The problem is that we will never build a mass-transit system, which we so desperately need as traffic moves toward perpetual gridlock, unless we as a region make tough decisions -- decisions that will inevitably have winners and losers.
No transit plan will ever be proposed that won't inconvenience and, in some cases, severely affect motorists, neighborhoods and business districts. It is impossible to build the transit system the region needs without tremendous sacrifice that will be distributed differentially.
Rutten is a terrific columnist with whom I often agree, but here he pushes us away from real solutions to our traffic mess. Perhaps traffic still isn't bad enough, and commutes are not long enough, for us to really consider making tough choices and sacrifices.
Jeffrey Prang
West Hollywood
The writer is the mayor of West Hollywood.

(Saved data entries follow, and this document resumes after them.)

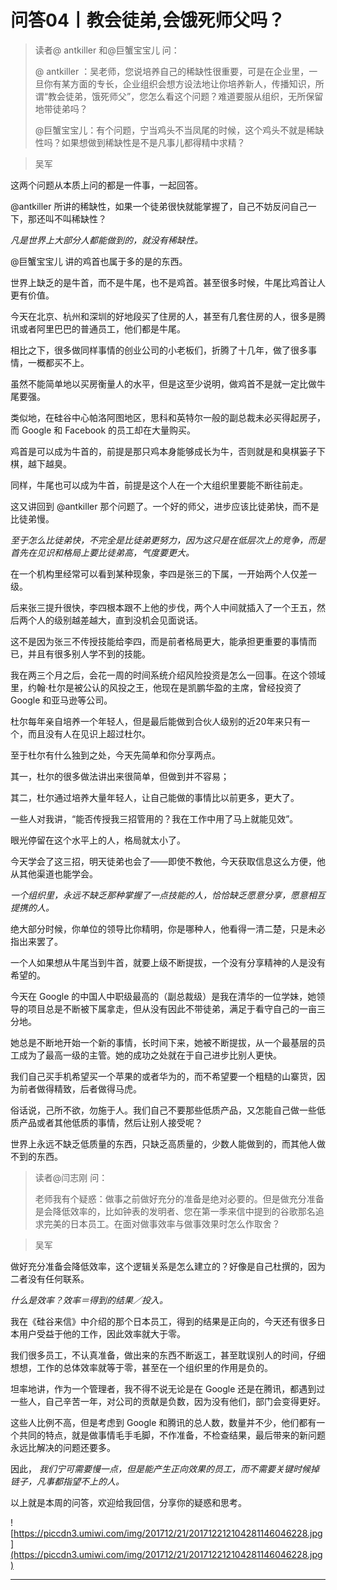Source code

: # 问答04丨教会徒弟,会饿死师父吗？

> 读者@ antkiller 和@巨蟹宝宝儿 问：
> 
> @ antkiller ：吴老师，您说培养自己的稀缺性很重要，可是在企业里，一旦你有某方面的专长，企业组织会想方设法地让你培养新人，传播知识，所谓“教会徒弟，饿死师父”，您怎么看这个问题？难道要服从组织，无所保留地带徒弟吗？
> 
> @巨蟹宝宝儿：有个问题，宁当鸡头不当凤尾的时候，这个鸡头不就是稀缺性吗？如果想做到稀缺性是不是凡事儿都得精中求精？

> 吴军

这两个问题从本质上问的都是一件事，一起回答。

@antkiller 所讲的稀缺性，如果一个徒弟很快就能掌握了，自己不妨反问自己一下，那还叫不叫稀缺性？

 *凡是世界上大部分人都能做到的，就没有稀缺性。*

@巨蟹宝宝儿 讲的鸡首也属于多的是的东西。

世界上缺乏的是牛首，而不是牛尾，也不是鸡首。甚至很多时候，牛尾比鸡首让人更有价值。

今天在北京、杭州和深圳的好地段买了住房的人，甚至有几套住房的人，很多是腾讯或者阿里巴巴的普通员工，他们都是牛尾。

相比之下，很多做同样事情的创业公司的小老板们，折腾了十几年，做了很多事情，一概都买不上。

虽然不能简单地以买房衡量人的水平，但是这至少说明，做鸡首不是就一定比做牛尾要强。

类似地，在硅谷中心帕洛阿图地区，思科和英特尔一般的副总裁未必买得起房子，而 Google 和 Facebook 的员工却在大量购买。

鸡首是可以成为牛首的，前提是那只鸡本身能够成长为牛，否则就是和臭棋篓子下棋，越下越臭。

同样，牛尾也可以成为牛首，前提是这个人在一个大组织里要能不断往前走。

这又讲回到 @antkiller 那个问题了。一个好的师父，进步应该比徒弟快，而不是比徒弟慢。

 *至于怎么比徒弟快，不完全是比徒弟更努力，因为这只是在低层次上的竞争，而是首先在见识和格局上要比徒弟高，气度要更大。*

在一个机构里经常可以看到某种现象，李四是张三的下属，一开始两个人仅差一级。

后来张三提升很快，李四根本跟不上他的步伐，两个人中间就插入了一个王五，然后两个人的级别越差越大，直到没机会见面说话。

这不是因为张三不传授技能给李四，而是前者格局更大，能承担更重要的事情而已，并且有很多别人学不到的技能。

我在两三个月之后，会花一周的时间系统介绍风险投资是怎么一回事。在这个领域里，约翰·杜尔是被公认的风投之王，他现在是凯鹏华盈的主席，曾经投资了 Google 和亚马逊等公司。

杜尔每年亲自培养一个年轻人，但是最后能做到合伙人级别的近20年来只有一个，而且没有人在见识上超过杜尔。

至于杜尔有什么独到之处，今天先简单和你分享两点。

其一，杜尔的很多做法讲出来很简单，但做到并不容易；

其二，杜尔通过培养大量年轻人，让自己能做的事情比以前更多，更大了。

一些人对我讲，“能否传授我三招管用的？我在工作中用了马上就能见效”。

眼光停留在这个水平上的人，格局就太小了。

今天学会了这三招，明天徒弟也会了——即使不教他，今天获取信息这么方便，他从其他渠道也能学会。

 *一个组织里，永远不缺乏那种掌握了一点技能的人，恰恰缺乏愿意分享，愿意相互提携的人。*

绝大部分时候，你单位的领导比你精明，你是哪种人，他看得一清二楚，只是未必指出来罢了。

一个人如果想从牛尾当到牛首，就要上级不断提拔，一个没有分享精神的人是没有希望的。

今天在 Google 的中国人中职级最高的（副总裁级）是我在清华的一位学妹，她领导的项目总是不断被下属拿走，但从没有因此不带徒弟，满足于看守自己的一亩三分地。

她总是不断地开始一个新的事情，长时间下来，她被不断提拔，从一个最基层的员工成为了最高一级的主管。她的成功之处就在于自己进步比别人更快。

我们自己买手机希望买一个苹果的或者华为的，而不希望要一个粗糙的山寨货，因为前者做得精致，后者做得马虎。

俗话说，己所不欲，勿施于人。我们自己不要那些低质产品，又怎能自己做一些低质产品或者其他低质的事情，然后让别人接受呢？

世界上永远不缺乏低质量的东西，只缺乏高质量的，少数人能做到的，而其他人做不到的东西。

> 读者@闫志刚 问：
> 
> 老师我有个疑惑：做事之前做好充分的准备是绝对必要的。但是做充分准备是会降低效率的，比如钟表的发明者、您在第一季来信中提到的谷歌那名追求完美的日本员工。在面对做事效率与做事效果时怎么作取舍？

> 吴军

做好充分准备会降低效率，这个逻辑关系是怎么建立的？好像是自己杜撰的，因为二者没有任何联系。

 *什么是效率？效率＝得到的结果／投入。*

我在《硅谷来信》中介绍的那个日本员工，得到的结果是正向的，今天还有很多日本用户受益于他的工作，因此效率就大于零。

我们很多员工，不认真准备，做出来的东西不断返工，甚至耽误别人的时间，仔细想想，工作的总体效率就等于零，甚至在一个组织里的作用是负的。

坦率地讲，作为一个管理者，我不得不说无论是在 Google 还是在腾讯，都遇到过一些人，自己辛苦一年，对公司的贡献是负数，因为没有他们，部门会变得更好。

这些人比例不高，但是考虑到 Google 和腾讯的总人数，数量并不少，他们都有一个共同的特点，就是做事情毛手毛脚，不作准备，不检查结果，最后带来的新问题永远比解决的问题还要多。

因此， *我们宁可需要慢一点，但是能产生正向效果的员工，而不需要关键时候掉链子，凡事都指望不上的人。*

以上就是本周的问答，欢迎给我回信，分享你的疑惑和思考。

![https://piccdn3.umiwi.com/img/201712/21/201712212104281146046228.jpg](https://piccdn3.umiwi.com/img/201712/21/201712212104281146046228.jpg)

---
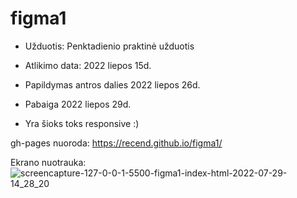# figma1

- Užduotis: Penktadienio praktinė užduotis


- Atlikimo data: 2022 liepos 15d.
- Papildymas antros dalies 2022 liepos 26d.
- Pabaiga 2022 liepos 29d.
- Yra šioks toks responsive :)

gh-pages nuoroda: https://recend.github.io/figma1/

Ekrano nuotrauka:
![screencapture-127-0-0-1-5500-figma1-index-html-2022-07-29-14_28_20](https://user-images.githubusercontent.com/106965421/181749707-1ed9d9ed-228a-4d8c-ab27-e2d933b8ed76.png)

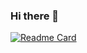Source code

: ### Hi there 👋
[![Readme Card](https://github-readme-stats.vercel.app/api/pin/?merikettapearl212=merikettapearl212=github-readme-stats)](https://github.com/merikettapearl212/github-readme-stats)

<!--
**merikettapearl212/merikettapearl212** is a ✨ _special_ ✨ repository because its `README.md` (this file) appears on your GitHub profile.

Here are some ideas to get you started:

- 🔭 I’m currently working on ...
- 🌱 I’m currently learning ...
- 👯 I’m looking to collaborate on ...
- 🤔 I’m looking for help with ...
- 💬 Ask me about ...
- 📫 How to reach me: ...
- 😄 Pronouns: ...
- ⚡ Fun fact: ...
-->
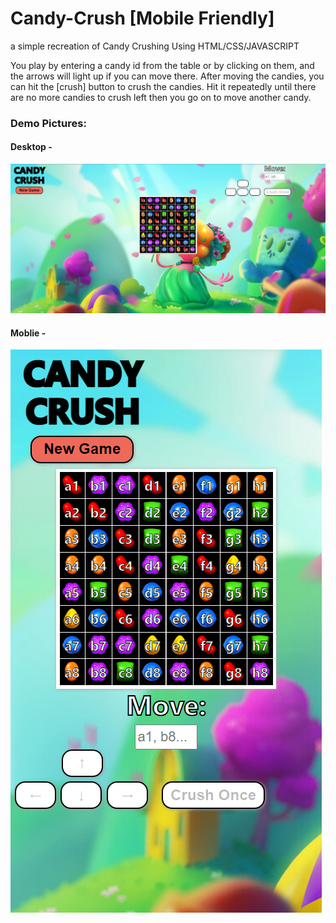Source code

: # Candy-Crush [Mobile Friendly]
a simple recreation of Candy Crushing Using HTML/CSS/JAVASCRIPT 

You play by entering a candy id from the table or by clicking on them, and the arrows will light up if you can move there. After moving the candies, you can hit the [crush] button to crush the candies. Hit it repeatedly until there are no more candies to crush left then you go on to move another candy. 
### Demo Pictures: 
#### Desktop -
![Demo Image](graphics/demo.png)
#### Moblie -
![Demo Image 2](graphics/demo2.png)
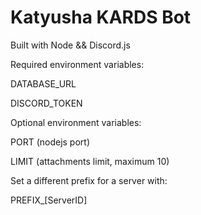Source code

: # Katyusha KARDS Bot

Built with Node && Discord.js

Required environment variables:

DATABASE_URL

DISCORD_TOKEN

Optional environment variables:

PORT (nodejs port)

LIMIT (attachments limit, maximum 10)

Set a different prefix for a server with:

PREFIX_[ServerID]

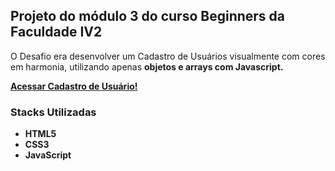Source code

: <h2>Projeto do módulo 3 do curso Beginners da Faculdade IV2</h2>
<p>O Desafio era desenvolver um Cadastro de Usuários visualmente com cores em harmonia, utilizando apenas <b>objetos e arrays<b> com Javascript. </p>
<a href="http://cadastrousu.dyegoalmeida.com.br/">Acessar Cadastro de Usuário!</a>
<h3>Stacks Utilizadas</h3>
<ul>
  <li>HTML5</li>
  <li>CSS3</li>
  <li>JavaScript</li>
</ul>

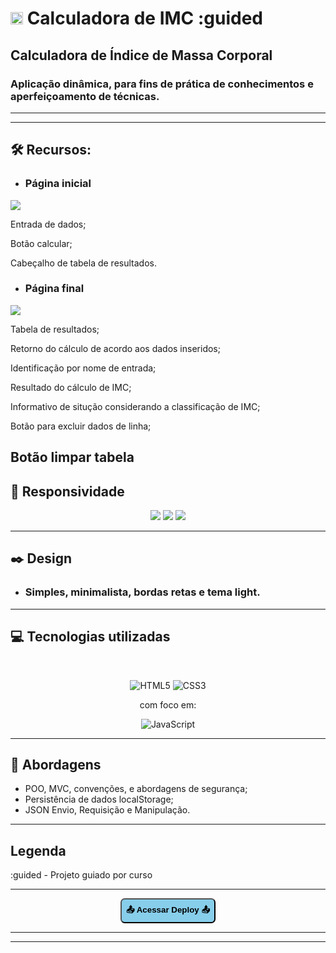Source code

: <h1><span><img src="img/favicon1.ico" width="20em"></span> Calculadora de IMC :guided</h1>

## Calculadora de Índice de Massa Corporal

### Aplicação dinâmica, para fins de prática de conhecimentos e aperfeiçoamento de técnicas.

----
----

## 🛠 Recursos:
- ### Página inicial

![](img/show/init.jpg)

Entrada de dados;

Botão calcular;

Cabeçalho de tabela de resultados.

- ### Página final

![](img/show/final.jpg)

Tabela de resultados;

Retorno do cálculo de acordo aos dados inseridos;

Identificação por nome de entrada;

Resultado do cálculo de IMC;

Informativo de situção considerando a classificação de IMC;

Botão para excluir dados de linha;

Botão limpar tabela
----

## 📲 Responsividade
<div align="center">

![](img/show/mob1.jpg)
![](img/show/mob2.jpg)
![](img/show/mob3.jpg)

</div>

----

## ✒️ Design
- ### Simples, minimalista, bordas retas e tema light.

----

## 💻 Tecnologias utilizadas
<br>
<div align="center">

![HTML5](https://img.shields.io/badge/html5-%23E34F26.svg?style=for-the-badge&logo=html5&logoColor=white) ![CSS3](https://img.shields.io/badge/css3-%231572B6.svg?style=for-the-badge&logo=css3&logoColor=white)

  com foco em:

  ![JavaScript](https://img.shields.io/badge/javascript-%23323330.svg?style=for-the-badge&logo=javascript&logoColor=%23F7DF1E)

</div>

----

## 📖 Abordagens

- POO, MVC, convenções, e abordagens de segurança;
- Persistência de dados localStorage;
- JSON Envio, Requisição e Manipulação.

----

## Legenda
:guided - Projeto guiado por curso

----

<div align='center'>
<a href="https://raimonesbarros.github.io/Calculadora-de-IMC/"><button style='padding:.5em; background-color:skyblue; border-radius:.5em; font-weight:bold'> 📤 Acessar Deploy 📤 </button> </a>

----
----
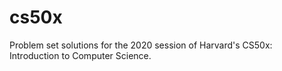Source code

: # cs50x
Problem set solutions for the 2020 session of Harvard's CS50x: Introduction to Computer Science.
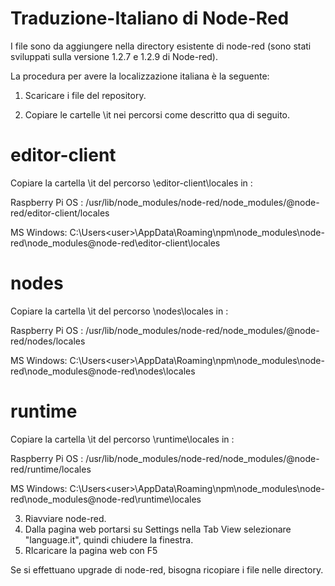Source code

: # Traduzione-Italiano di Node-Red
 I file sono da aggiungere nella directory esistente di node-red (sono stati sviluppati sulla versione 1.2.7 e 1.2.9 di Node-red).
  
 La procedura per avere la localizzazione italiana è la seguente: 
 
 1. Scaricare i file del repository.

 2. Copiare le cartelle \it nei percorsi come descritto qua di seguito.
 
 # editor-client
 
 Copiare la cartella \it del percorso \editor-client\locales in :
 
 Raspberry Pi OS :    /usr/lib/node_modules/node-red/node_modules/@node-red/editor-client/locales
 
 MS Windows:        C:\Users\<user>\AppData\Roaming\npm\node_modules\node-red\node_modules@node-red\editor-client\locales
   
 # nodes
 
 Copiare la cartella \it del percorso \nodes\locales in :
 
 Raspberry Pi OS :    /usr/lib/node_modules/node-red/node_modules/@node-red/nodes/locales
 
 MS Windows:        C:\Users\<user>\AppData\Roaming\npm\node_modules\node-red\node_modules@node-red\nodes\locales
 
 # runtime
 
 Copiare la cartella \it del percorso \runtime\locales in :
 
 Raspberry Pi OS :    /usr/lib/node_modules/node-red/node_modules/@node-red/runtime/locales
 
 MS Windows:        C:\Users\<user>\AppData\Roaming\npm\node_modules\node-red\node_modules@node-red\runtime\locales
 
 3. Riavviare node-red.
 4. Dalla pagina web portarsi su Settings nella Tab View selezionare "language.it", quindi chiudere la finestra.
 5. RIcaricare la pagina web con F5


Se si effettuano upgrade di node-red, bisogna ricopiare i file nelle directory.


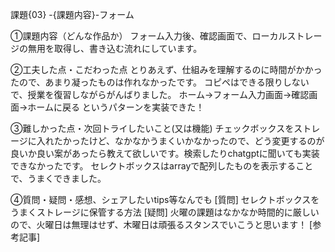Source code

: 課題{03} -{課題内容}-フォーム

①課題内容（どんな作品か）
フォーム入力後、確認画面で、ローカルストレージの無用を取得し、書き込む流れにしています。


②工夫した点・こだわった点
とりあえず、仕組みを理解するのに時間がかかったので、あまり凝ったものは作れなかったです。
コピペはできる限りしないで、授業を復習しながらがんばりました。
ホーム→フォーム入力画面→確認画面→ホームに戻る
というパターンを実装できた！

③難しかった点・次回トライしたいこと(又は機能)
チェックボックスをストレージに入れたかったけど、なかなかうまくいかなかったので、どう変更するのが良いか良い案があったら教えて欲しいです。検索したりchatgptに聞いても実装できなかったです。
セレクトボックスはarrayで配列したものを表示することで、うまくできました。


④質問・疑問・感想、シェアしたいtips等なんでも
[質問]
セレクトボックスをうまくストレージに保管する方法
[疑問]
火曜の課題はなかなか時間的に厳しいので、火曜日は無理はせず、木曜日は頑張るスタンスでいこうと思います！
[参考記事]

Re "MTA votes to levy toll on some carpool lanes," April 25
Mayor Antonio Villaraigosa calls charging L.A. residents more fees and taxes (this time in the form of freeway tolls) "a great opportunity to think outside the box."
Mayor, go back to thinking inside the box. Please.
Jon Konjoyan
Toluca Lake
Regarding toll lanes on the 10 and 210 freeways: Way to go, MTA! I can afford it, and can't wait to go flying by all the creeping peons.
Mike Kvammen
South Pasadena
A painful story about marijuana
Re "Marijuana in the medicine chest," column, April 26
The saddest part about Sandy Banks' column is that she flushed the medication down the toilet and she still lives in pain. By learning to use medical marijuana properly, she would probably find a huge decrease in her arthritis symptoms.
As a registered nurse who has worked with the terminally ill and with patients facing potentially fatal diseases and therapies, I've seen that medical marijuana often means the difference between living and starving to death, or the difference between extreme pain and greatly reduced or no pain.
It is absurd that one would choose to live in pain, but even more absurd that our federal government would force an individual to do so.
Jeffery P. Segall
Long Beach
Banks' column was an interesting read. However, Banks is confused about federal marijuana laws. After buying and possessing a small amount, she decides not to smoke it because, in her words, "the feds don't recognize California's medical marijuana law [and] I don't want federal agents knocking on my door."
Her concern is misplaced. There is no federal law that prohibits using marijuana. The law prohibits possession. Therefore, Banks already violated the federal law and admits it in writing.
She would have been better off smoking her dope. It likely would have given her just enough paranoia to stop her from exposing herself to the very knock on the door she is so worried about.